Have had discussions recently with various colleagues and clients about the way in which business-level transactions need to be implemented in a reliable way that also supports cancelling the actions that have been performed if and when something goes wrong in the process.
When using technology, the use of XA-compliant transaction managers and two-phase-commits give much of what is required. However, those facilities are not always available, and even when present they only cover a particular set of steps or actions in an overall process.
It is important to take a higher-level view of the operations being performed by the associated business process (not only BPEL and BPM, but the real business process, involving people and actions).
The need to unwind or roll back an operation, or sequence of operations, is not only down to technical updates in a database, but has to consider the implications this has on the business.
Where a plain rollback is not possible, there is a need to perform some form of ‘compensating transaction’ to correct the erroneous actions. This can be quite complex, depending on what update(s) went first, what auditing is required, how the updated data might already have been used, and what actions should follow the ‘corrective action’. In an SOA environment, this logic is also to be applied to the definition and implementation of services – if an ‘update’ service is provided, consider if there is a need to provide a related ‘revert update’ service that records the necessary information.
An architectural principle may be defined to state that application updates should not require compensating transactions, but in reality there will often be a need to do some form of update and change of processing.

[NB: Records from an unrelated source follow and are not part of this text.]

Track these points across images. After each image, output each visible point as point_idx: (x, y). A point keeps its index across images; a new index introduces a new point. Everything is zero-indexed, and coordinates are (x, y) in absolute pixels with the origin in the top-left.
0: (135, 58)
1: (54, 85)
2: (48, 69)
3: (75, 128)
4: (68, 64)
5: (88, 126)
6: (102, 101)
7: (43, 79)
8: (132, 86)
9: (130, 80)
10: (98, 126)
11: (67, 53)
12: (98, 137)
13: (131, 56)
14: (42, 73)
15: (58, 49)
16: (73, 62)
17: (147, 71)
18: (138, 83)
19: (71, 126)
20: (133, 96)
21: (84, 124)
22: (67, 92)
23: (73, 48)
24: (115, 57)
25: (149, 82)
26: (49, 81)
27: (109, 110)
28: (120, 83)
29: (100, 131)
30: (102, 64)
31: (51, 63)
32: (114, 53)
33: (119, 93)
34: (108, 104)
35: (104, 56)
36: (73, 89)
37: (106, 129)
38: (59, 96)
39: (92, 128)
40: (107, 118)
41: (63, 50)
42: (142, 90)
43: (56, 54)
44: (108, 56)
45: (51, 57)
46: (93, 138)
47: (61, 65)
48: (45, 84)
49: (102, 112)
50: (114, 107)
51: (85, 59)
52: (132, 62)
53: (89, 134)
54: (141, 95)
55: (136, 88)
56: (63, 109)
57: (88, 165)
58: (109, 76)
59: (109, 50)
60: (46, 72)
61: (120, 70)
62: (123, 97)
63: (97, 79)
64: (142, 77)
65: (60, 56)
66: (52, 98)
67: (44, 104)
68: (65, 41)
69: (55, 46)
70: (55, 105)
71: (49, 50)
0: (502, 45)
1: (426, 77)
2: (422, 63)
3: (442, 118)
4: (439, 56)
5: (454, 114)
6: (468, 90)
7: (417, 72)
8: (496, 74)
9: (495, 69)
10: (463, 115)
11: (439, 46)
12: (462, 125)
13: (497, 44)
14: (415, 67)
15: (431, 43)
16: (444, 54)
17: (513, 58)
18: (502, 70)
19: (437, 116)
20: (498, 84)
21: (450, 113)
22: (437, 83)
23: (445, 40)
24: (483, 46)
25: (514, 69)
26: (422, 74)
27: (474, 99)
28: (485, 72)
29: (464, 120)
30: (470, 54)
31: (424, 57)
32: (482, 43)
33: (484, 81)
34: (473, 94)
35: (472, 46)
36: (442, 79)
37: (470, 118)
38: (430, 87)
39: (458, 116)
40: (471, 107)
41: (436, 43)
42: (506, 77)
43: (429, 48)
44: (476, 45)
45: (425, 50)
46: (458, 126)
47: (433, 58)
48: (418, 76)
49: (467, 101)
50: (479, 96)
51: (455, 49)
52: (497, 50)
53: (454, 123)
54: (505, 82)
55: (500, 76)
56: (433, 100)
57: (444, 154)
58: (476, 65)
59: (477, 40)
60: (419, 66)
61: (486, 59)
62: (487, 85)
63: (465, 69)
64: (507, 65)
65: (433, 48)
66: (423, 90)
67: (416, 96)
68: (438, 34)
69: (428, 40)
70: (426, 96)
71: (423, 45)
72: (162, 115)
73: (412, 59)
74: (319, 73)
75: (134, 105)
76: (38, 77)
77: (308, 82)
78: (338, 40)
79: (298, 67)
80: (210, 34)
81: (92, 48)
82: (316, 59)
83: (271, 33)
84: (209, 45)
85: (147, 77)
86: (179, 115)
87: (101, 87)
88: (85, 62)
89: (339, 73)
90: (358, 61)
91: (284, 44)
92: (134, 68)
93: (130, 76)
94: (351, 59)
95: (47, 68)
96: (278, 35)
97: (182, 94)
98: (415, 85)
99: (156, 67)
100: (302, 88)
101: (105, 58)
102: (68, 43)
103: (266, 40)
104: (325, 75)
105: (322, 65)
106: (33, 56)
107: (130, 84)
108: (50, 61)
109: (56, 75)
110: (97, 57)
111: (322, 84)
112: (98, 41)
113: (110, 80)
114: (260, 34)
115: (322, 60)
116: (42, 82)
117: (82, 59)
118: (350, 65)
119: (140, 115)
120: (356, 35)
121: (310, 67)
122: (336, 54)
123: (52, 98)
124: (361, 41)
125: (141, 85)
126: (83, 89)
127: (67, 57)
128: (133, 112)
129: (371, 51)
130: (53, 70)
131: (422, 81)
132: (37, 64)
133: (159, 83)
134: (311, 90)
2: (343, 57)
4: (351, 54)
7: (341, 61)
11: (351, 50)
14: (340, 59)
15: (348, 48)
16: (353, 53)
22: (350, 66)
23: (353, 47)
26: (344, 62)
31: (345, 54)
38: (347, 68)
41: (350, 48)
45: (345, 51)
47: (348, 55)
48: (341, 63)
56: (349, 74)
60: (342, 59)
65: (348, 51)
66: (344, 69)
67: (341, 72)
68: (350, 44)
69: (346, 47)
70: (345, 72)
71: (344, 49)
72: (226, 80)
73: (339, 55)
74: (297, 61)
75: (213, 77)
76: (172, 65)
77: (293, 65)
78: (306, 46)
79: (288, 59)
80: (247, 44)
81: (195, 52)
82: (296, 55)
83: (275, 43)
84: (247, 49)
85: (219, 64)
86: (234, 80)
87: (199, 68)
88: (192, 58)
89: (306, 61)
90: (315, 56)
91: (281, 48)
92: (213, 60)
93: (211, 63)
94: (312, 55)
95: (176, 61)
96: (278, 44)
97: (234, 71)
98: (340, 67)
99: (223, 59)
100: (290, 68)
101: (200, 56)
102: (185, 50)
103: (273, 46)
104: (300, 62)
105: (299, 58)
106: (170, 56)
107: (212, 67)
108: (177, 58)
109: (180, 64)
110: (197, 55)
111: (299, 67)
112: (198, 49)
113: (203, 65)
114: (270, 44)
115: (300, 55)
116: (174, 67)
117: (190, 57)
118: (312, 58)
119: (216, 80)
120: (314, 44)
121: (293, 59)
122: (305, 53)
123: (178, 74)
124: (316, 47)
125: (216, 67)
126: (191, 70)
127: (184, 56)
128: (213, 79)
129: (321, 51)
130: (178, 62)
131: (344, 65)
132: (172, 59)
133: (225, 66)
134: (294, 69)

Caution is required to avoid only performing basic updates to reverse the original transaction. From an accountancy perspective, this is often shown by a balancing transaction that negates the original entry, rather than removal of that older entry. Applications should correct data in the same way, making it easier to identify the sequence of events of the overall business process.
Looking again at the technical aspects, the implementation of multi-stage transactions begins with transaction handlers, which normally exist within the application framework or container (or the operating system itself). As more and more steps occur within a process up to the point at which a failure may arise, this requires additional routes for error handling to unwind the corresponding transactions and notifications.

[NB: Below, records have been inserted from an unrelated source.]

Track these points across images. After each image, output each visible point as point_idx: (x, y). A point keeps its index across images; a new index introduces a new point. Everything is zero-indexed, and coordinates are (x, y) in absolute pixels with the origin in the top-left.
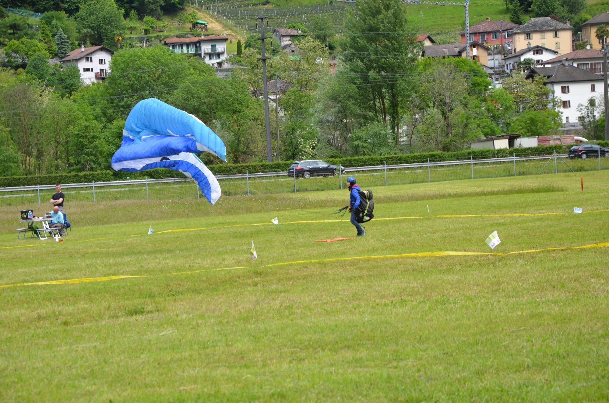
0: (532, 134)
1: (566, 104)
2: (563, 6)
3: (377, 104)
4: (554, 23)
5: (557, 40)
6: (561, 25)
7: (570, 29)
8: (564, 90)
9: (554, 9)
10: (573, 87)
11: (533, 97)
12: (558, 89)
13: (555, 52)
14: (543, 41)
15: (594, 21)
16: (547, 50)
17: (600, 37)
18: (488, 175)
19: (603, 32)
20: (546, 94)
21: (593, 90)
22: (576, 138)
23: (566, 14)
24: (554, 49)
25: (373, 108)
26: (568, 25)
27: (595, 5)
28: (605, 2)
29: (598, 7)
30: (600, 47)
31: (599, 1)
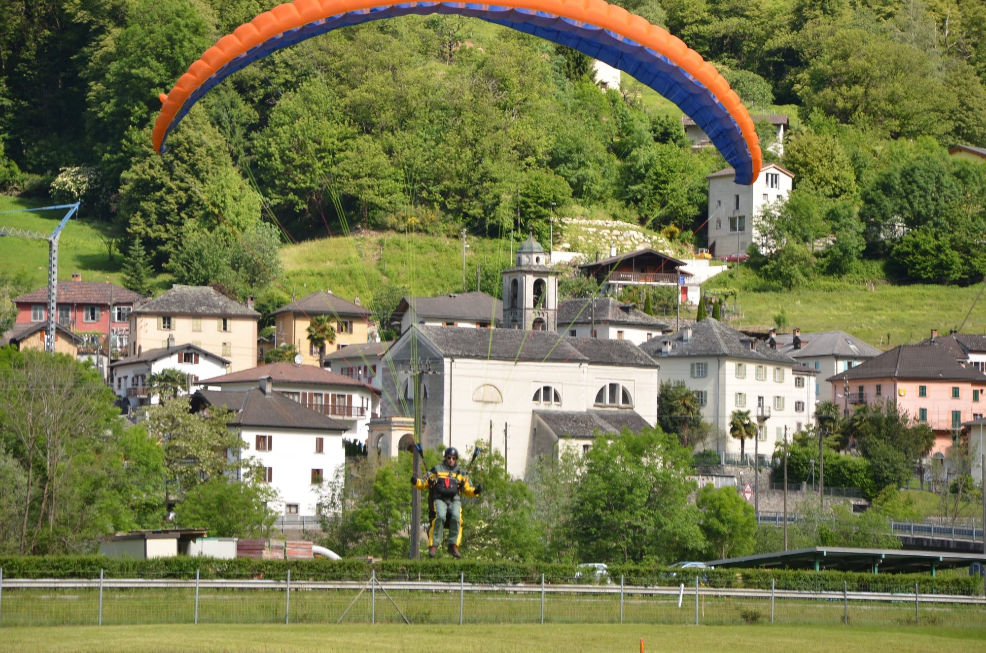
2: (235, 267)
4: (221, 301)
5: (225, 337)
6: (235, 307)
7: (253, 317)
8: (261, 444)
9: (217, 271)
10: (280, 440)
11: (205, 454)
13: (224, 363)
14: (197, 336)
15: (304, 307)
16: (207, 355)
17: (317, 341)
18: (227, 617)
19: (323, 331)
20: (231, 449)
21: (320, 448)
22: (313, 548)
23: (240, 286)
24: (218, 352)
26: (251, 308)
27: (296, 274)
28: (316, 270)
29: (303, 278)
30: (313, 361)
31: (305, 267)
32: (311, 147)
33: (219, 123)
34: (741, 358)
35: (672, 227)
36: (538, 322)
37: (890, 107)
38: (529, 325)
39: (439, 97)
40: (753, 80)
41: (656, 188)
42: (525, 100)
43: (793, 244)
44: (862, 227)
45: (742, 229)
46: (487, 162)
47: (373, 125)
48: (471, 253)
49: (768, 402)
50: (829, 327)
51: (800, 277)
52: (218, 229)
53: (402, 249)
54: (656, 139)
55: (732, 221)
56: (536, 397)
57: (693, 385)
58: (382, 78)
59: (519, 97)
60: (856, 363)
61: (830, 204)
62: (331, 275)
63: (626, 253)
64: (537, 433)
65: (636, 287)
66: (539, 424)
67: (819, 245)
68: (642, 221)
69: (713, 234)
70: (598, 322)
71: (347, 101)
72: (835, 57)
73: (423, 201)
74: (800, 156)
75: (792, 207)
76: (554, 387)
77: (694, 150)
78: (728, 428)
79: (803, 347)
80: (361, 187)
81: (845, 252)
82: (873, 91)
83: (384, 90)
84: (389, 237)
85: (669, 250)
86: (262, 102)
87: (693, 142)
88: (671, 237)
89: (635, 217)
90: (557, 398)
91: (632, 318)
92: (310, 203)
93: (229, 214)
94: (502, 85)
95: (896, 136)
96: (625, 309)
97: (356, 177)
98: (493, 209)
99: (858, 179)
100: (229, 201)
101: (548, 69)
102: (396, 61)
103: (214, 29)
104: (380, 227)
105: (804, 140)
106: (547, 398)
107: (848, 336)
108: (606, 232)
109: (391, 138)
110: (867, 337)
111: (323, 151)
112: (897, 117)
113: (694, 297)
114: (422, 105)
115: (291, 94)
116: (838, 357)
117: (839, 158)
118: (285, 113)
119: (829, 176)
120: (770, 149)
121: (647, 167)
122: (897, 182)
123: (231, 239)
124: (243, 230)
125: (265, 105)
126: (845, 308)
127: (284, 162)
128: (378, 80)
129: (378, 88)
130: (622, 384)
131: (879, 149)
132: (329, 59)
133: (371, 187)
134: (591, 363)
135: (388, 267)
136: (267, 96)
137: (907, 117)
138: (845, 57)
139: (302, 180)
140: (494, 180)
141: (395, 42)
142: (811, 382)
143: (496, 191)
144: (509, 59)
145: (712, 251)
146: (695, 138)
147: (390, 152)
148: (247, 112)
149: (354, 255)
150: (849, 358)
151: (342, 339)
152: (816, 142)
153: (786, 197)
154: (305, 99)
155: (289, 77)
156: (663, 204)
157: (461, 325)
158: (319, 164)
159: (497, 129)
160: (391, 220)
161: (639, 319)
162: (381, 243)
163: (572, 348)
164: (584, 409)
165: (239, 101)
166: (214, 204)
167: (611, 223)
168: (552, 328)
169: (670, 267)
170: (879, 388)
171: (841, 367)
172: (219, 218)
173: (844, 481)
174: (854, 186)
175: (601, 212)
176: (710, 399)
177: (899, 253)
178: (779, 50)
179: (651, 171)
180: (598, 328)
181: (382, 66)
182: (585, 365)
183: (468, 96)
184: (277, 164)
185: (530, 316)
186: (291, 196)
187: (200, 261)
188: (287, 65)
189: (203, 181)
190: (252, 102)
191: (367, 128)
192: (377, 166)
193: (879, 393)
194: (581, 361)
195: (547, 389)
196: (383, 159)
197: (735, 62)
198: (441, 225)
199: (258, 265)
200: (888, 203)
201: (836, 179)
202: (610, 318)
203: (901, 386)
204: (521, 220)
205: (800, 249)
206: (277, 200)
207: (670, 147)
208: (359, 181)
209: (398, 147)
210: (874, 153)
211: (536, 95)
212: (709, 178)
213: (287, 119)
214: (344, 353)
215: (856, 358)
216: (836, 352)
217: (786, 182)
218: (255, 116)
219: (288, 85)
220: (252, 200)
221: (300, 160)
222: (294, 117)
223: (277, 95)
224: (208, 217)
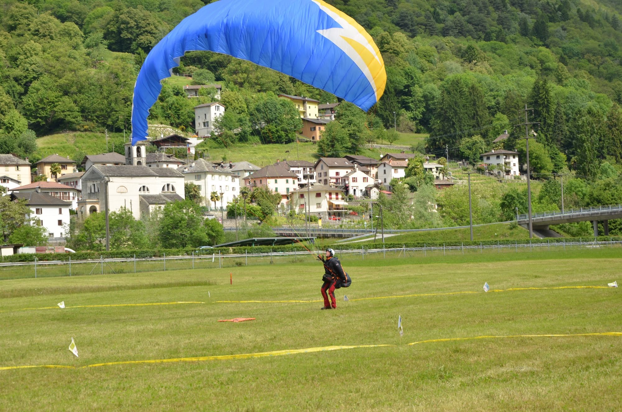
0: (29, 244)
2: (19, 147)
4: (16, 159)
5: (18, 172)
6: (21, 161)
7: (29, 165)
8: (38, 211)
9: (13, 148)
10: (45, 210)
11: (17, 216)
12: (34, 209)
13: (19, 182)
14: (7, 173)
15: (48, 161)
16: (12, 180)
17: (54, 173)
19: (56, 169)
20: (27, 214)
21: (60, 213)
22: (66, 249)
23: (22, 153)
24: (16, 179)
26: (27, 162)
27: (44, 148)
28: (50, 146)
29: (46, 150)
30: (53, 180)
31: (46, 146)
32: (46, 101)
33: (9, 93)
34: (213, 173)
35: (182, 126)
36: (139, 163)
37: (256, 81)
38: (135, 163)
39: (93, 81)
40: (208, 73)
41: (176, 112)
42: (125, 81)
43: (227, 131)
44: (250, 124)
45: (208, 126)
46: (113, 105)
47: (69, 92)
48: (109, 138)
49: (223, 188)
50: (242, 160)
51: (230, 142)
52: (11, 133)
53: (83, 137)
54: (175, 94)
55: (204, 123)
56: (140, 190)
57: (196, 183)
58: (71, 75)
59: (123, 80)
60: (252, 173)
61: (239, 116)
62: (56, 148)
63: (167, 136)
64: (141, 203)
65: (171, 148)
66: (142, 200)
67: (236, 131)
68: (172, 124)
69: (197, 127)
70: (159, 162)
71: (58, 83)
72: (236, 64)
73: (90, 120)
74: (227, 99)
75: (225, 118)
76: (146, 186)
77: (189, 98)
78: (210, 198)
79: (233, 168)
80: (66, 116)
81: (245, 133)
82: (250, 76)
83: (72, 79)
84: (78, 133)
85: (182, 135)
86: (25, 85)
87: (188, 95)
88: (183, 130)
89: (169, 123)
90: (148, 190)
91: (171, 160)
92: (46, 121)
93: (16, 127)
94: (117, 76)
95: (259, 91)
96: (169, 157)
97: (63, 111)
98: (116, 122)
99: (247, 107)
100: (15, 122)
101: (133, 69)
102: (75, 68)
103: (4, 58)
104: (74, 130)
105: (228, 94)
106: (144, 190)
107: (249, 163)
108: (158, 129)
109: (76, 97)
110: (255, 163)
111: (50, 102)
112: (259, 85)
113: (193, 151)
114: (87, 84)
115: (36, 81)
116: (245, 171)
117: (240, 100)
118: (34, 88)
119: (237, 106)
120: (216, 97)
121: (172, 105)
122: (261, 107)
123: (17, 136)
124: (21, 133)
125: (27, 86)
126: (246, 153)
127: (35, 107)
128: (69, 75)
129: (70, 78)
130: (171, 184)
131: (254, 96)
132: (50, 68)
133: (69, 115)
134: (160, 176)
135: (78, 145)
136: (27, 82)
137: (263, 84)
138: (240, 64)
139: (43, 114)
140: (116, 111)
141: (75, 61)
142: (237, 180)
143: (117, 115)
144: (118, 66)
145: (197, 134)
146: (188, 93)
147: (75, 102)
148: (20, 89)
149: (65, 141)
150: (250, 171)
151: (63, 171)
152: (232, 94)
153: (223, 114)
154: (42, 83)
155: (35, 75)
156: (179, 118)
157: (108, 165)
158: (49, 107)
159: (115, 92)
160: (78, 127)
161: (174, 160)
162: (75, 136)
163: (152, 171)
164: (158, 193)
165: (16, 84)
166: (9, 123)
167: (160, 126)
168: (144, 164)
169: (183, 141)
170: (261, 181)
171: (247, 174)
172: (12, 129)
173: (252, 215)
174: (246, 110)
175: (156, 122)
176: (203, 188)
177: (264, 133)
178: (215, 61)
179: (173, 106)
180: (159, 164)
181: (71, 70)
182: (157, 178)
183: (104, 80)
184: (33, 108)
185: (136, 160)
186: (39, 120)
187: (6, 145)
188: (34, 71)
189: (4, 115)
190: (21, 85)
191: (66, 93)
192: (71, 107)
193: (261, 183)
194: (156, 176)
195: (144, 187)
196: (73, 104)
197: (199, 66)
198: (97, 129)
199: (28, 146)
200: (259, 116)
201: (240, 107)
202: (163, 160)
203: (269, 180)
204: (127, 125)
205: (230, 133)
206: (33, 121)
207: (179, 97)
208: (65, 113)
209: (79, 100)
210: (253, 98)
211: (129, 80)
212: (195, 108)
213: (35, 91)
214: (64, 177)
215: (252, 171)
216: (245, 169)
217: (222, 109)
218: (23, 90)
219: (35, 78)
220: (24, 121)
221: (41, 106)
222: (38, 90)
223: (31, 82)
224: (7, 128)
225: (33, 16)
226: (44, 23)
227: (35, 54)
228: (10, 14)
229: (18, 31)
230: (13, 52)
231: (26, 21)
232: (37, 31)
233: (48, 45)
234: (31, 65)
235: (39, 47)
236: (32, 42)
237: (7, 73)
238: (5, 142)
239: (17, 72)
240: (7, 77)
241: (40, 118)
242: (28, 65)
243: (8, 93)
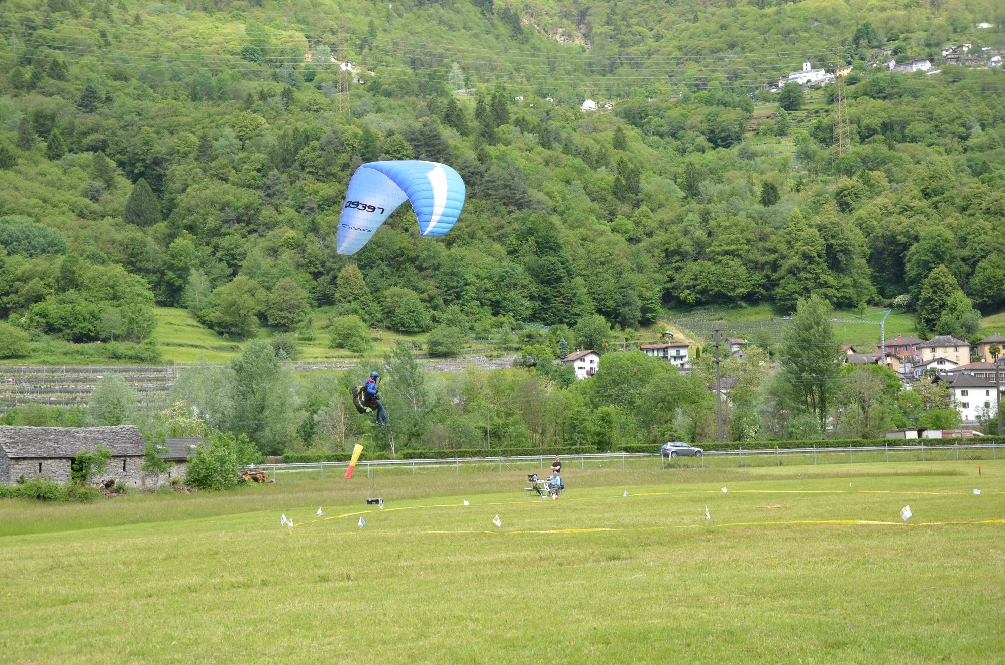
0: (938, 428)
1: (965, 405)
2: (961, 328)
3: (809, 399)
4: (954, 340)
5: (957, 354)
6: (960, 342)
7: (968, 346)
8: (963, 394)
9: (954, 329)
10: (971, 392)
11: (937, 398)
12: (958, 392)
13: (956, 364)
14: (946, 354)
15: (988, 340)
16: (949, 361)
17: (994, 353)
18: (900, 460)
19: (996, 349)
20: (949, 396)
21: (988, 394)
22: (974, 432)
23: (964, 334)
24: (954, 360)
25: (805, 402)
26: (968, 342)
27: (988, 328)
28: (996, 325)
29: (990, 329)
30: (992, 361)
31: (992, 325)
32: (993, 279)
52: (955, 314)
86: (972, 264)
92: (993, 300)
93: (959, 308)
100: (959, 303)
103: (954, 239)
111: (998, 280)
115: (984, 260)
118: (981, 268)
123: (960, 317)
124: (965, 313)
125: (974, 265)
127: (982, 286)
132: (999, 246)
136: (974, 262)
139: (990, 292)
148: (966, 268)
154: (990, 262)
155: (982, 254)
158: (996, 286)
165: (963, 264)
166: (953, 304)
172: (955, 309)
184: (979, 287)
186: (985, 299)
187: (947, 326)
188: (982, 250)
189: (948, 296)
190: (968, 265)
199: (971, 326)
206: (979, 300)
213: (982, 270)
218: (970, 270)
219: (983, 257)
220: (969, 301)
221: (988, 285)
222: (985, 269)
223: (978, 261)
224: (951, 309)
225: (986, 194)
226: (996, 201)
227: (985, 233)
228: (963, 195)
229: (970, 212)
230: (962, 233)
231: (978, 201)
232: (989, 209)
233: (998, 223)
234: (979, 244)
235: (988, 225)
236: (982, 221)
237: (955, 254)
238: (947, 324)
239: (966, 253)
240: (955, 258)
241: (988, 297)
242: (976, 245)
243: (955, 274)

This may be implemented using specific code in an application, but this may bring problems of its own in complexity and reliability, with maintenance also being made more difficult should any of the steps be changed. We have looked at how this error handling is implemented by the BPM tooling of WebSphere Process Server, and this does provide a clean way to applying compensating transactions based on the logic applied before identification of an error. That does seem to be a great benefit for complex business processes with automation in this way, but it isn’t exactly cheap if considered just as a way to wrap up error handling.
Anyway, discussions come up with various thoughts and recommendations as to how best this is solved for different situations. The most important thing to note is that analysis and design of business processes MUST address the approach taken to transaction handling in error conditions.